§ Prompt
When you reach the line in the listing below that contains "alimentación saludable", begin returning lines exactly as written, and stop after the line that contains "Secuestro Virtual: Una Estafa". Return no other lines.

==========

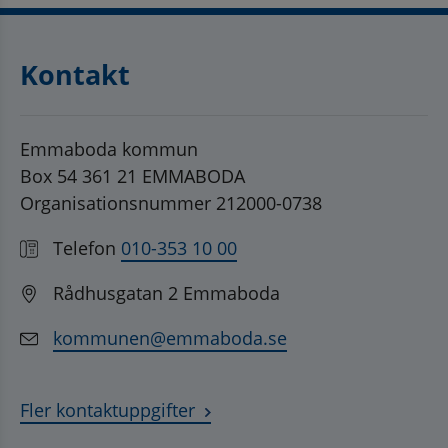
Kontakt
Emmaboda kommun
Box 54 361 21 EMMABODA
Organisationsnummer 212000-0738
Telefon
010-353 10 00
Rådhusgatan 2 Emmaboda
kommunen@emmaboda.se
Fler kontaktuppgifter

==========

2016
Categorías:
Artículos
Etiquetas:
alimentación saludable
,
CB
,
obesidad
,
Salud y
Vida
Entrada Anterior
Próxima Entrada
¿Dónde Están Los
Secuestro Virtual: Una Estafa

==========

§ Response to the exercise
alimentación saludable
,
CB
,
obesidad
,
Salud y
Vida
Entrada Anterior
Próxima Entrada
¿Dónde Están Los
Secuestro Virtual: Una Estafa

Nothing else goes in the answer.